A pecuária chegou há anos ao Pantanal e com ela o conflito entre produtores rurais e onças. Elas são acusadas de abater o gado no pasto, apesar de cobras e doenças matarem mais que os ataques. Nas savanas africanas, situação semelhante persistiu por séculos. Leopardos, guepardos e leões disputavam o gado com fazendeiros. Quando os safáris começaram a seduzir turistas, o dinheiro dos visitantes passou a compensar parte das perdas. Mario agora quer reproduzir no Brasil o conceito que deu certo no outro continente.
Simon e Marcelo permanecem ao lado de Mario nessa empreitada, e a eles juntou-se o biólogo Rogério Cunha, do Centro Nacional de Pesquisas e Conservação de Mamíferos Carnívoros, para a criação do Onçafari, um projeto que visa fomentar o turismo ecológico no Pantanal, preservando a onça-pintada. “É uma alternativa à conservação da onça-pintada no Pantanal. A proposta é melhorar a maneira como as comunidades locais e os pecuaristas encaram esses animais, reduzindo os conflitos entre eles. Essa é a única saída para preservar um dos últimos santuários da espécie”, explica o biólogo.
Para isso, Mario e equipe percorreram quilômetros entre terra e água no Pantanal de Miranda. Depois, prepararam armadilhas fotográficas. Ou seja, instalaram câmeras equipadas com sensores de movimento, que disparam automaticamente quando surge um animal. Com essa teconlogia, já entenderam que o movimento das onças por ali é intenso.

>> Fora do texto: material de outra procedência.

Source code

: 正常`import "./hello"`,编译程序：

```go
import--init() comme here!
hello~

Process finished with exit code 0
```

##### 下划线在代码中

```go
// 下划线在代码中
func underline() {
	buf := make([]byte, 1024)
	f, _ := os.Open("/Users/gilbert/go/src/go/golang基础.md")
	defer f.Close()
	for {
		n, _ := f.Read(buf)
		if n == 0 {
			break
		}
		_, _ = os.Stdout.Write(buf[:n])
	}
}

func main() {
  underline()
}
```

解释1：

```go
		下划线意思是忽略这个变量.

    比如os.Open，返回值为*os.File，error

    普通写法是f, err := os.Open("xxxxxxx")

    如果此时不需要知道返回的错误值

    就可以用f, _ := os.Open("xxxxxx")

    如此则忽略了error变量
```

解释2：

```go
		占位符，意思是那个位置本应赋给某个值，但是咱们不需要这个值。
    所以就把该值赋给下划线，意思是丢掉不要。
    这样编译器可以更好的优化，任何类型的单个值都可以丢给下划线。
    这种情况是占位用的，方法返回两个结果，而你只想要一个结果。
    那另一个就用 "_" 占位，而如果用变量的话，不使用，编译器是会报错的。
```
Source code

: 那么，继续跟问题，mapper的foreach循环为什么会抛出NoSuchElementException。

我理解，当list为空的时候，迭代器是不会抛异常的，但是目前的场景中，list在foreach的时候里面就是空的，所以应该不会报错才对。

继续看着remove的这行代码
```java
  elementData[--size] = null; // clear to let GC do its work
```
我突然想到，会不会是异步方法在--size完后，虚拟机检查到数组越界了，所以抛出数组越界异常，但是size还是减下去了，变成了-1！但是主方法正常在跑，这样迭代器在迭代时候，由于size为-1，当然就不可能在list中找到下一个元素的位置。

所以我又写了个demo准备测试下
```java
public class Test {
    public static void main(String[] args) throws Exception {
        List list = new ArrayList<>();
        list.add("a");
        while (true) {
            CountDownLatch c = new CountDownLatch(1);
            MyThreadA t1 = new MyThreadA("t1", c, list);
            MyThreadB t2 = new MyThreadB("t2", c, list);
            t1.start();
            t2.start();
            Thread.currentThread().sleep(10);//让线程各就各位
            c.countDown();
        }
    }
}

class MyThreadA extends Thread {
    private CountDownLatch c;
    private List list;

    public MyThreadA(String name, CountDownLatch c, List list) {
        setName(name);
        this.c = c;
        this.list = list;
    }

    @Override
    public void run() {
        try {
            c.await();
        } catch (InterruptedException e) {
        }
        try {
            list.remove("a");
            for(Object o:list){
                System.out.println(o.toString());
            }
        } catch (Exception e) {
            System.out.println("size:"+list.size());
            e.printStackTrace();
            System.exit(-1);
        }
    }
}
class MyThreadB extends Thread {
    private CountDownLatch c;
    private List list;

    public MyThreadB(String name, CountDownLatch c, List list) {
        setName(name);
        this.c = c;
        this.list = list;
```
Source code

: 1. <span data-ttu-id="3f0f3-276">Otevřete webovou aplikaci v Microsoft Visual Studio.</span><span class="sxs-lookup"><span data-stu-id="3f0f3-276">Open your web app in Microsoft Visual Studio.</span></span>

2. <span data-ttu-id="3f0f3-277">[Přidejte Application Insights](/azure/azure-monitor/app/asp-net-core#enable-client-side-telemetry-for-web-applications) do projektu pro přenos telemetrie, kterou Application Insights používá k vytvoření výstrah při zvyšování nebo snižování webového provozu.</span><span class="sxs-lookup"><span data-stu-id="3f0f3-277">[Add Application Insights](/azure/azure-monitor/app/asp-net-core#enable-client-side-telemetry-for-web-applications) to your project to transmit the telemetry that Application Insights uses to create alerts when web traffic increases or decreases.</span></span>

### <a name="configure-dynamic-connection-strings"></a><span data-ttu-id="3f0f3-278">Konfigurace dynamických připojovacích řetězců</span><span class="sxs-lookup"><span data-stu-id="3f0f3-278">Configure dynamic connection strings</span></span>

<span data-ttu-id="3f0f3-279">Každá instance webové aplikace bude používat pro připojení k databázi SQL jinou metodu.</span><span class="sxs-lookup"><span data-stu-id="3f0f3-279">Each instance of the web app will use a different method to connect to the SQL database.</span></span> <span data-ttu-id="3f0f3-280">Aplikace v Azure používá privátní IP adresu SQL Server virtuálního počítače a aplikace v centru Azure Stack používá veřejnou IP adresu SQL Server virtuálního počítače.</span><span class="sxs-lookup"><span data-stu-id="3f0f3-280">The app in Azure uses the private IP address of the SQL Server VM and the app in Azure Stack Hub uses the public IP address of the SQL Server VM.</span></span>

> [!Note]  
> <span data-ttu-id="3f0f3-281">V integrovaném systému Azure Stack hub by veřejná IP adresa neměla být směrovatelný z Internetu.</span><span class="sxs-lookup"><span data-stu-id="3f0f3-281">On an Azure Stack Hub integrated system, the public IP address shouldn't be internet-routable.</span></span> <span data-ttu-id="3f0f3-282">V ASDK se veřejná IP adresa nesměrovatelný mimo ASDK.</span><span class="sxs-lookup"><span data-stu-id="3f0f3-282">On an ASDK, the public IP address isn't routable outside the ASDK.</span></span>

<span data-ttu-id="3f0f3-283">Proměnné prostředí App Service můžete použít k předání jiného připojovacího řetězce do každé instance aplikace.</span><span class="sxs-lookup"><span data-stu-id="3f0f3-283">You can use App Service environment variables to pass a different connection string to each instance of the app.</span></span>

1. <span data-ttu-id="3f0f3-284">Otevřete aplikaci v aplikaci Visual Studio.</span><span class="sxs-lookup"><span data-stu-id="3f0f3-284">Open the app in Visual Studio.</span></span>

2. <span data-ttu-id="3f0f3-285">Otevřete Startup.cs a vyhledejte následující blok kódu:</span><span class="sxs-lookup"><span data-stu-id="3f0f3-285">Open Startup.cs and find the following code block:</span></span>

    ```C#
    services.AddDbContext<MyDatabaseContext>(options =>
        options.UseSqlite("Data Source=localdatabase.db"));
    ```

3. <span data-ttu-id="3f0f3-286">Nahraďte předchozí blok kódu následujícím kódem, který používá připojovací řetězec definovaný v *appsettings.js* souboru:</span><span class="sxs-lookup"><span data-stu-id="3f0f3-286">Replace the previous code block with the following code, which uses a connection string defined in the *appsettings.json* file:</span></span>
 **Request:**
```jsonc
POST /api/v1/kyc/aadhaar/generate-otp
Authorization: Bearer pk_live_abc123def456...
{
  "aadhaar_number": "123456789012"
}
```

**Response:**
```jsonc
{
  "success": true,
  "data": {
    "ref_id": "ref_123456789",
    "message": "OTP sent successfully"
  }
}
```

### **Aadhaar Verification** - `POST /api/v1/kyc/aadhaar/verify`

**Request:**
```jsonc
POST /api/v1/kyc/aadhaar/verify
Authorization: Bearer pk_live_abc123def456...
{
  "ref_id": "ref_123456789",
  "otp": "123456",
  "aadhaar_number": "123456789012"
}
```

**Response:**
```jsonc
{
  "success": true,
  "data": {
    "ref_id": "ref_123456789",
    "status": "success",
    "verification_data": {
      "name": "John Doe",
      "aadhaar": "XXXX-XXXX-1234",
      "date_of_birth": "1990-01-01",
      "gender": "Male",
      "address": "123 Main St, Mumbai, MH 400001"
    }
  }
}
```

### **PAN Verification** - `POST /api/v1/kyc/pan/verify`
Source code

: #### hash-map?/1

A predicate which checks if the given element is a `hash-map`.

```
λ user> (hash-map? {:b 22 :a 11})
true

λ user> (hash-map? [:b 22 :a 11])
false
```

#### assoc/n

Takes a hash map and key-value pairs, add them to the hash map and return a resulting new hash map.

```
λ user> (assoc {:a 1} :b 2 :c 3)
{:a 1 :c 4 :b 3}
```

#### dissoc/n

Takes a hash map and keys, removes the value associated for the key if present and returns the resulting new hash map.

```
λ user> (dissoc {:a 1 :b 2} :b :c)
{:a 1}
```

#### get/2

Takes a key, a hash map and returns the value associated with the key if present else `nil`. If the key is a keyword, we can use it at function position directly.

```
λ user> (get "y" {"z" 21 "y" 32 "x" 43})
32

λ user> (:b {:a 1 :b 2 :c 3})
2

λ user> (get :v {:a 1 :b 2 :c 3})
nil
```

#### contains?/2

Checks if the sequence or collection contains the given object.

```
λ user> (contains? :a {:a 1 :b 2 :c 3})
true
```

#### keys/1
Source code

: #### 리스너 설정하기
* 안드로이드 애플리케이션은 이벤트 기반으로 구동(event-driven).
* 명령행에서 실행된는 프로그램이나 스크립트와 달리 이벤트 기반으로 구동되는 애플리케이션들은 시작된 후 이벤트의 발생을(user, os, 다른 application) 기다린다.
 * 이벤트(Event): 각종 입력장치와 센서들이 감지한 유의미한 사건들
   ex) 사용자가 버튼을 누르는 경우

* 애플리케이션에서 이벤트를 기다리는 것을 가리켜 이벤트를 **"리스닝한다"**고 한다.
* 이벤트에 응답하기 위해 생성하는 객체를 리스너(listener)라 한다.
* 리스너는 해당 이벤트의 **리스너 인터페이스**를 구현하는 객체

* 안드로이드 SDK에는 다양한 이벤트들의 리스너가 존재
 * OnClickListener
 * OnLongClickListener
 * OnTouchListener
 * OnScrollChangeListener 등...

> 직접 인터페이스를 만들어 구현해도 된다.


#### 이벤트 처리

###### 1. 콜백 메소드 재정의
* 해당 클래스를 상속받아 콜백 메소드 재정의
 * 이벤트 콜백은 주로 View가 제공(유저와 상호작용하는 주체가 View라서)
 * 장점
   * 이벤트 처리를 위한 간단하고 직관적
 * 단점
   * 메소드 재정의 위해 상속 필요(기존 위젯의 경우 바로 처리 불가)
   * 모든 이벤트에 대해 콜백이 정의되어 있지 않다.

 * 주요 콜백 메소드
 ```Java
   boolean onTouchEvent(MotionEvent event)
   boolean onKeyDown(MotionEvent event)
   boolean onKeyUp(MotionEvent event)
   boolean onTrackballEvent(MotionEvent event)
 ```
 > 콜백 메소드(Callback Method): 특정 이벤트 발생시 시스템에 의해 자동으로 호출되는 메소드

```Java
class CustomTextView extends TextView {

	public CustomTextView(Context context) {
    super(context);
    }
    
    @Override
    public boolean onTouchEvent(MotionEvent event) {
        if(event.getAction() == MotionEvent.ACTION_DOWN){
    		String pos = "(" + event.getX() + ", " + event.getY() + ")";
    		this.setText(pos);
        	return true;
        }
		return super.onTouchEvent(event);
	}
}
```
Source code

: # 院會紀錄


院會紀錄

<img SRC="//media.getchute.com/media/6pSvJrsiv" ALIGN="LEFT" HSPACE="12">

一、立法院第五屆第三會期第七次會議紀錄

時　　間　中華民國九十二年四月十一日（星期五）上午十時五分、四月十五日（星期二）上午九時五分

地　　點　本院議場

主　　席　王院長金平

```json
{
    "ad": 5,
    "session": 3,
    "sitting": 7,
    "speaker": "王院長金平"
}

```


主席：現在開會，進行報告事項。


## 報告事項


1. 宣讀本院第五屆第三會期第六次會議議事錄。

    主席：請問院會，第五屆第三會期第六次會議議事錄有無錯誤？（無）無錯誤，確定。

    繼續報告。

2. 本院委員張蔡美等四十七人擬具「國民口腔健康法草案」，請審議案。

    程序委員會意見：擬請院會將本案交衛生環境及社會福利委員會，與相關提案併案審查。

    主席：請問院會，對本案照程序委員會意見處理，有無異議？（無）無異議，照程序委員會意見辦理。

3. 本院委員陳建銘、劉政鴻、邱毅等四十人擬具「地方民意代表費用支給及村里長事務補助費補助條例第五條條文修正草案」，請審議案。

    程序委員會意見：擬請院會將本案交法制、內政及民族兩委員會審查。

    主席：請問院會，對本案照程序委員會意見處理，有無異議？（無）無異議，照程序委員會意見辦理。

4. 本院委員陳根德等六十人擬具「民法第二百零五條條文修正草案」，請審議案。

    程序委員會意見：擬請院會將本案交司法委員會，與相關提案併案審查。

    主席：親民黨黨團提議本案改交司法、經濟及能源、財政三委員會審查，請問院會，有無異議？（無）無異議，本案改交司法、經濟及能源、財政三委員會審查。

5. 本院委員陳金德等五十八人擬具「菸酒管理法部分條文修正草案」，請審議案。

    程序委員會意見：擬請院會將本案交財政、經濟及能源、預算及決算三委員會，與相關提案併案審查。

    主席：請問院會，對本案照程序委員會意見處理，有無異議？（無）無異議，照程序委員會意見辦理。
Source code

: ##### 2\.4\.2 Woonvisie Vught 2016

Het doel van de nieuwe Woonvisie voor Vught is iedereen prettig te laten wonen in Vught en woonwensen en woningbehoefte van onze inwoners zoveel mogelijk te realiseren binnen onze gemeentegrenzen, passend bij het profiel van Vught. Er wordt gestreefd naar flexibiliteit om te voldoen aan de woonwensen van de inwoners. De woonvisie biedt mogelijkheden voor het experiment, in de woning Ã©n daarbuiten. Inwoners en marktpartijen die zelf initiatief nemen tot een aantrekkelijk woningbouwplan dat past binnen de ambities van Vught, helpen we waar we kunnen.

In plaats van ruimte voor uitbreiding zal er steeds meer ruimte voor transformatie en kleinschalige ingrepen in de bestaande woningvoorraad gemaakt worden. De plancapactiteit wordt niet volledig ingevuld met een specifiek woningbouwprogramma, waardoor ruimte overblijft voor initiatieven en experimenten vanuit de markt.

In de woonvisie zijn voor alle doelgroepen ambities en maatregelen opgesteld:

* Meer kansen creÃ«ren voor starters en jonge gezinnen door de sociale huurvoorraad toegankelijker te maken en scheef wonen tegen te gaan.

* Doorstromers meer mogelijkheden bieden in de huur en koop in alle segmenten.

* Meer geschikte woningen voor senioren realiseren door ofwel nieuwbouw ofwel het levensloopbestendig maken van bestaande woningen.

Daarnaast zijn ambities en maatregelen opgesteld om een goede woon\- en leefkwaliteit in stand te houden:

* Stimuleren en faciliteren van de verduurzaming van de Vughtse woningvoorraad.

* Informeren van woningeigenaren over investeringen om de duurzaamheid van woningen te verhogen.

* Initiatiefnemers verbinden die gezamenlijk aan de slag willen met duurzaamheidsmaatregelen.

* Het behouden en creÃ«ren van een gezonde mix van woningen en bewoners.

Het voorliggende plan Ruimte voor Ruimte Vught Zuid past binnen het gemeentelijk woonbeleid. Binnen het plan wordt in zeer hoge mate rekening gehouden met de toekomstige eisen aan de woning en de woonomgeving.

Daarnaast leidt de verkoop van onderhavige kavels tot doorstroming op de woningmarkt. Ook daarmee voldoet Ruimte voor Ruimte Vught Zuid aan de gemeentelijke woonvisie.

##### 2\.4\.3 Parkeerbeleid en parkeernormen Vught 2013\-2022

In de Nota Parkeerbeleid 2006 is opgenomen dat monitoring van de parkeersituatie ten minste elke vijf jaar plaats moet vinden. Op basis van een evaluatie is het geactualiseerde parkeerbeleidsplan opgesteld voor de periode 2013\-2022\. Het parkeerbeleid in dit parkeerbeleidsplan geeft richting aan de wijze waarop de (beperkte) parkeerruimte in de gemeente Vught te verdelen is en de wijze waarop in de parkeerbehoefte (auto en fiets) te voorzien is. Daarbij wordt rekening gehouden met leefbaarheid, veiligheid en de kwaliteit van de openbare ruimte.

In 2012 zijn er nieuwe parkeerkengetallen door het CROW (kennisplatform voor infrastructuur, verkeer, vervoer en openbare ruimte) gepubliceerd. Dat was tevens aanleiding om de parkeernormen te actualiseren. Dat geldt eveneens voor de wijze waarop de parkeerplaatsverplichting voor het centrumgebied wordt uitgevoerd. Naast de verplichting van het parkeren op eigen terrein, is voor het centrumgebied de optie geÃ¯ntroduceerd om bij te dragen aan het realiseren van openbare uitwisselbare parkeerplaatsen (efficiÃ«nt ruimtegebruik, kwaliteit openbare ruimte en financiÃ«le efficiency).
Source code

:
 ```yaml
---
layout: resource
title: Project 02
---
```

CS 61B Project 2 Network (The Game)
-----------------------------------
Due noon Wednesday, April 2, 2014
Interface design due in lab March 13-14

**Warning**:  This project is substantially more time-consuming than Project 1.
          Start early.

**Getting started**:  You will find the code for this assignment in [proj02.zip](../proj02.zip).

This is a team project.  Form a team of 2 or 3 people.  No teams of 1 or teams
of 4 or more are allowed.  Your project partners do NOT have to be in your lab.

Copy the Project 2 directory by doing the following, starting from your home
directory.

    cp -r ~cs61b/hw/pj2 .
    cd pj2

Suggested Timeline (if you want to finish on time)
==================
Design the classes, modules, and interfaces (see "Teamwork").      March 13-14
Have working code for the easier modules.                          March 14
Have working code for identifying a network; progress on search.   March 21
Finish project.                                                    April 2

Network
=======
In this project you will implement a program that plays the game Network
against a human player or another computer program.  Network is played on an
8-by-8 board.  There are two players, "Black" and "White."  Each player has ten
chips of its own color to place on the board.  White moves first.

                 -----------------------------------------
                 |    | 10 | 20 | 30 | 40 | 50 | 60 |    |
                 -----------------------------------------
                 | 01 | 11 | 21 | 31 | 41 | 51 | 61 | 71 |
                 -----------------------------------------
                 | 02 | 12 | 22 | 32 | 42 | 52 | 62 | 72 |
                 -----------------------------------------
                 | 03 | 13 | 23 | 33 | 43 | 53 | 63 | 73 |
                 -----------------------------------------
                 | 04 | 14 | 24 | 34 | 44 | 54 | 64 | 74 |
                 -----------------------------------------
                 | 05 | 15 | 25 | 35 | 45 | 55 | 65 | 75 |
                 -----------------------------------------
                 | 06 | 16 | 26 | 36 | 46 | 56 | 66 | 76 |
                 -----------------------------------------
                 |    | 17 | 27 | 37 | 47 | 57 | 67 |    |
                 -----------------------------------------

Eles pretendem escolher uma fêmea de comportamento menos arredio para ser momentaneamente capturada, só para receber um colar equipado com GPS, que permitirá aos pesquisadores acompanhar seu ritmo e localização. Com o tempo, esperam que a onça se acostume com a presença de câmeras e turistas. “Não vamos domesticá-la, queremos preservá-la em seu habitat. Nossa proposta é que os visitantes não a perturbem ou interfiram em sua rotina. Queremos apenas que ela não fuja assustada nem seja vista como uma terrível ameaça”, explica Mario. Para Rogério, as onças têm sorte em ter o ex-piloto como amigo. “Mario fez desse projeto um ideal de vida. Isso é nobre. Considero-o mais conservacionista que muitos com formação acadêmica na área.”
Mario parou de acelerar e competir. Parou para ver a onça correr livre pelas paisagens do Pantanal. “Se eu conseguir preservar uma onça, já realizo um sonho”, diz ele. Mas ainda tem pressa. Agora para salvar os animais.